* **POINT À TRAITER A**: Dénombrez les lignes des enregistrements qui contiennent la chaîne « Temperature » et donnez ce nombre seul.

* **TEXTE DE LECTURE**:

^^^^^^^^^^^^^^^^

En octobre 2013, les grimpeurs Anglais Mike « Twid » Turner, Jerry Gore, Calum Muskett et le cameraman français Raphaël JOCHAUD (CAF de Lyon) ont grimpé la face Sud-Est de la tour sud du Paine (Cette face, encore jamais grimpée, reste un des derniers grands problèmes dans le massif des tours de Paine).
La tour sud de Paine (2500m ) se situe dans le parc national des Tours de Paine au Nord de Puerto-Natales (Chili). La face Sud-Est est l’une des dernières faces non ouverte dans l’ensemble de cette région de la Patagonie. Il s’agit d’un mur d’un kilomètre de large sur 800m de haut. Le granite est compact, il ne dispose d’aucun système de fissures continues évident. Avec son exposition Sud-Est, le matin est doux quand le soleil pointe le bout de son nez. Cette falaise est un mélange de couleurs. En son socle, le granite est gris. Avec la blancheur pure de la neige que le vent dépose dans les moindres petites fissures il prend un visage glacial. Au dessus, le granite est orangé. Il est plus compact et sa couleur éclate au soleil. C’est rassurant. Très vite le soleil disparaît derrière les montagnes et rapidement la dureté des températures patagoniennes se font ressentir. Elles oscillent entre 0 et -15 °C. Vous prenez tout ce savant mélange et vous obtenez l’un des plus emblématiques murs dans le monde à escalader. Un soupçon de chance avec la météo sera nécessaire et surtout beaucoup de persévérance pour tenir le coup quand les vents commenceront à rugir.

^^^^^^^^^^^^^^^^

* **DONNÉES FOURNIES**:
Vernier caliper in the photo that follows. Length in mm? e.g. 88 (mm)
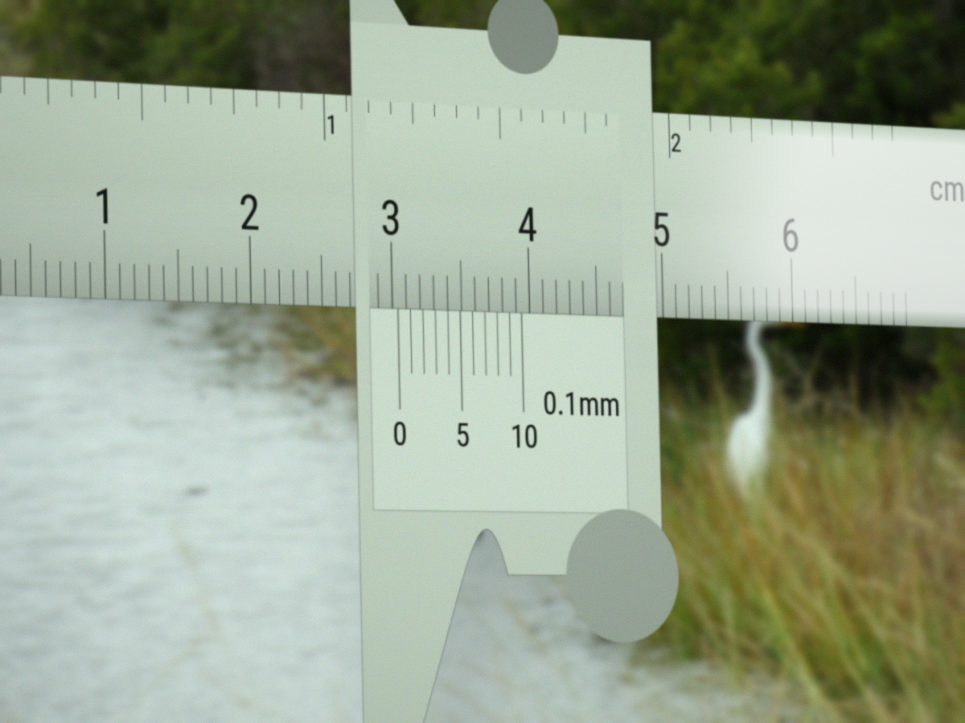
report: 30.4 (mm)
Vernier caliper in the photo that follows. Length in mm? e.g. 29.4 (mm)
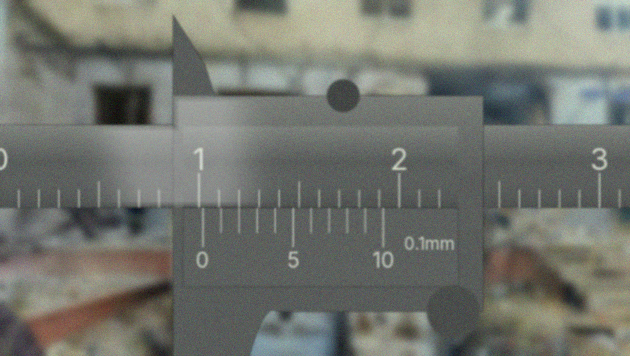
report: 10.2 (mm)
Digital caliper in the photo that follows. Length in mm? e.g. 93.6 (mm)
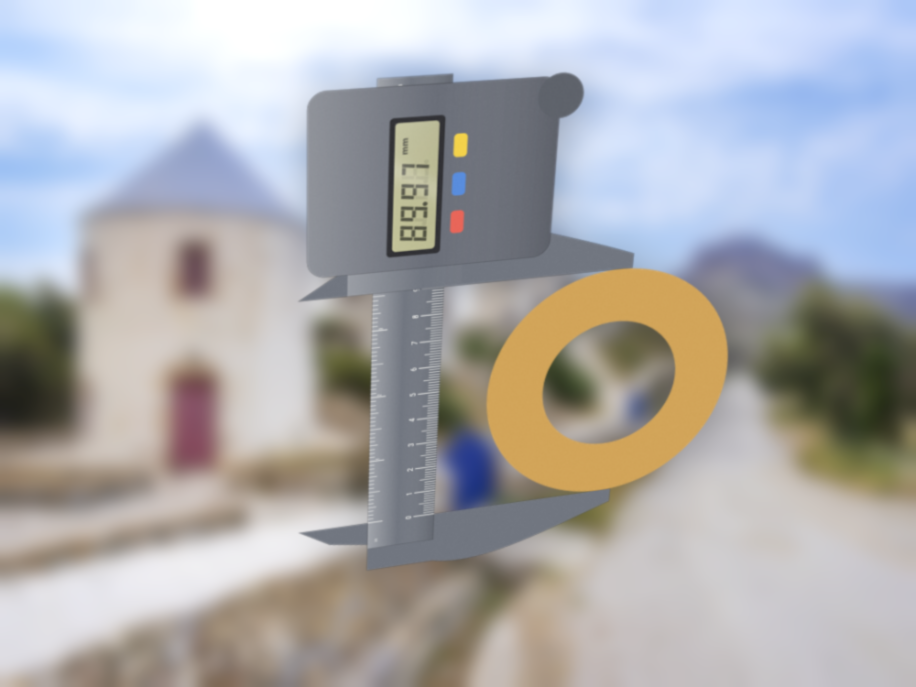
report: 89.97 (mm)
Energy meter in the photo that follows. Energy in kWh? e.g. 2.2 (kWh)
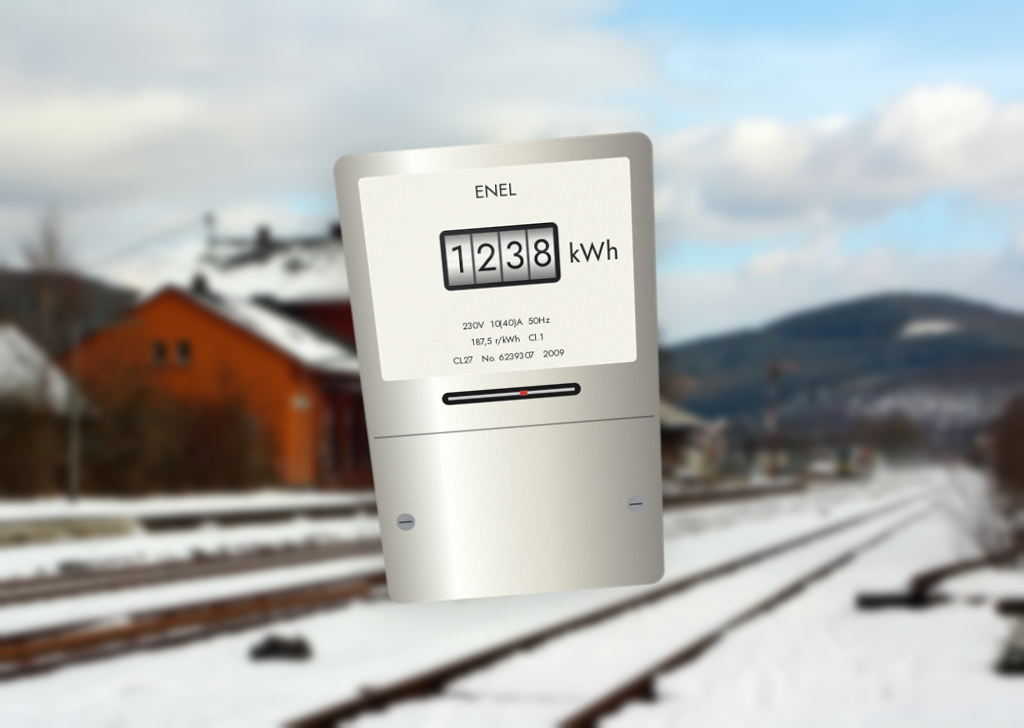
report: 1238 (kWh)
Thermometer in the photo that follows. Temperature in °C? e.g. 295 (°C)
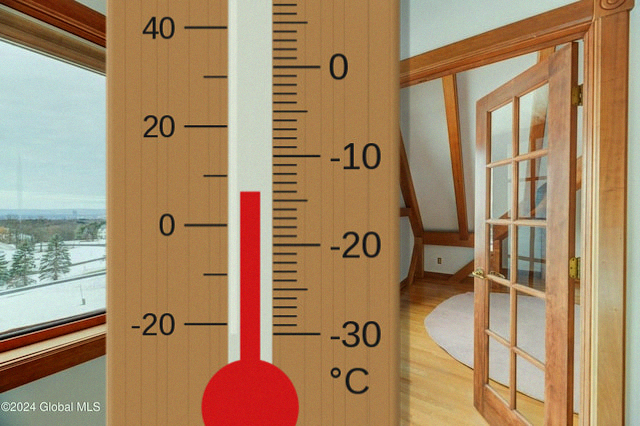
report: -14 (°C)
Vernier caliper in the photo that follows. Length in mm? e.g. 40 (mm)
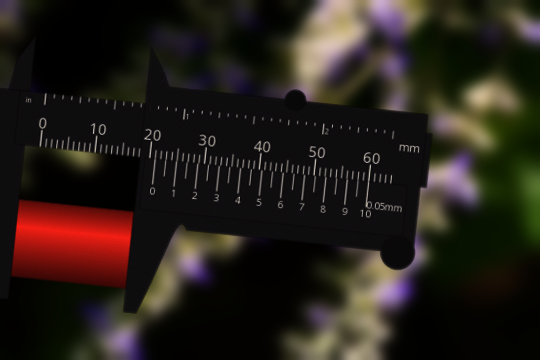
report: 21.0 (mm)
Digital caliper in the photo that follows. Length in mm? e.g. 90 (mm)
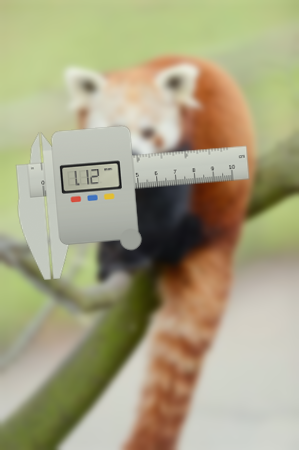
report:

^^^^^^^^^^^^^^^^

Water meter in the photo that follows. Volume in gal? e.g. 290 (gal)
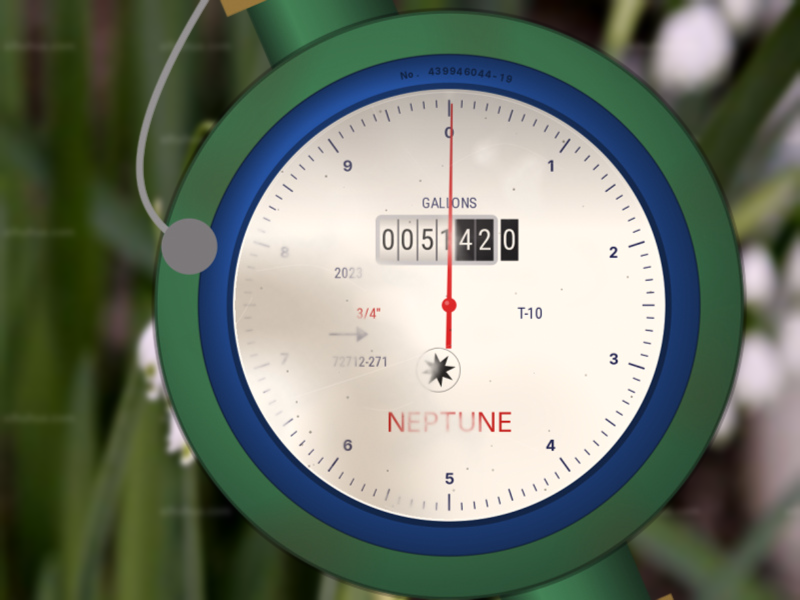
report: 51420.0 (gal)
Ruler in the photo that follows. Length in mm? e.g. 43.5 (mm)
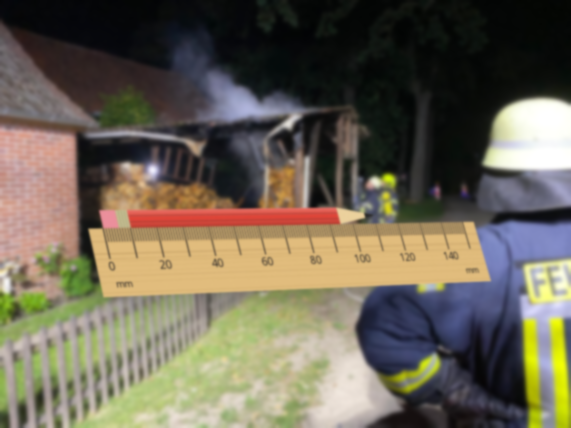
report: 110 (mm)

^^^^^^^^^^^^^^^^

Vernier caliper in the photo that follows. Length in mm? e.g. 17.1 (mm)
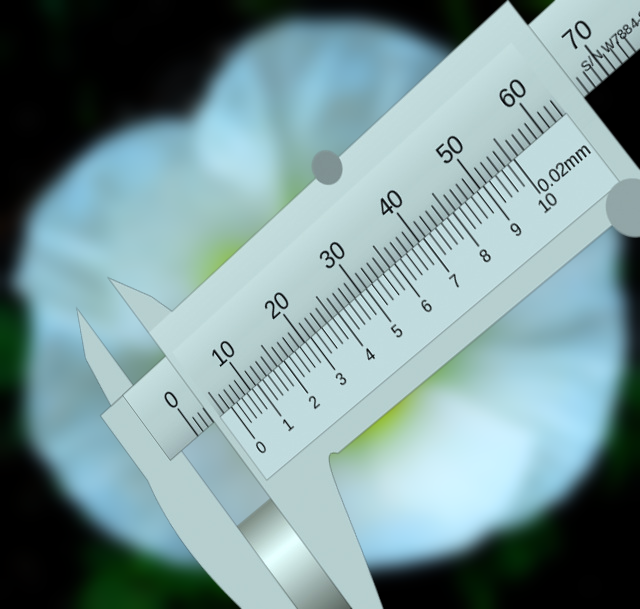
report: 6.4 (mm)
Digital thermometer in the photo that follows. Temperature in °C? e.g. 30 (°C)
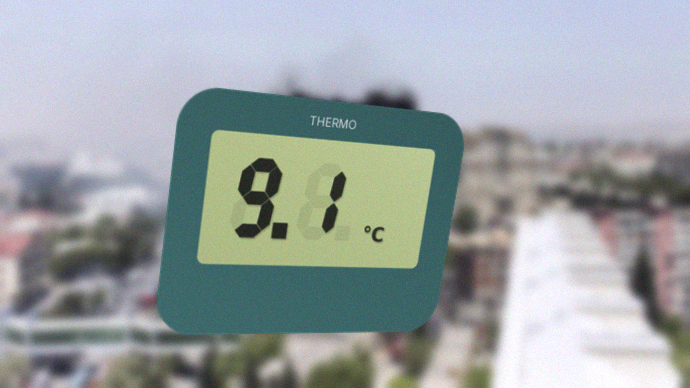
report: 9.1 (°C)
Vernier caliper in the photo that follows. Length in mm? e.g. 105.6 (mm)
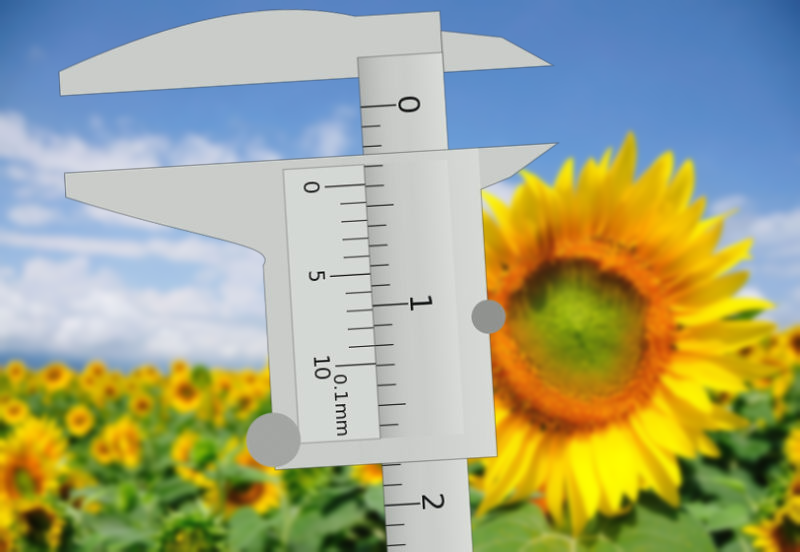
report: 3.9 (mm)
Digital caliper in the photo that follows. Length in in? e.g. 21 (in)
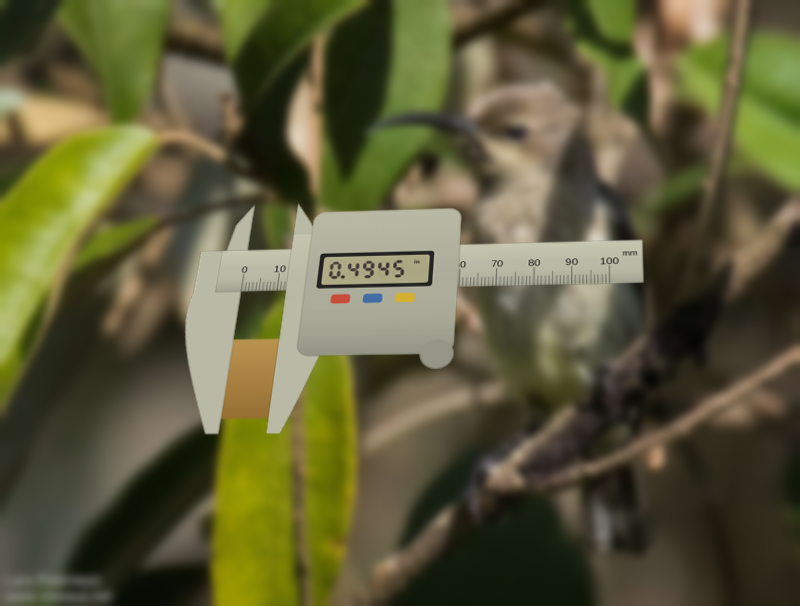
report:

^^^^^^^^^^^^^^^^

* **POINT À TRAITER B**: Reprenez le texte sur la tour sud du Paine de « En octobre 2013, les » jusqu'à « tours de Paine). » inclus, en remplaçant « grimpeurs » par « alpinistes ».

* **CORRIGÉ DE L'EXERCICE A**: 2

* **CORRIGÉ DE L'EXERCICE B**:
En octobre 2013, les alpinistes Anglais Mike « Twid » Turner, Jerry Gore, Calum Muskett et le cameraman français Raphaël JOCHAUD (CAF de Lyon) ont grimpé la face Sud-Est de la tour sud du Paine (Cette face, encore jamais grimpée, reste un des derniers grands problèmes dans le massif des tours de Paine).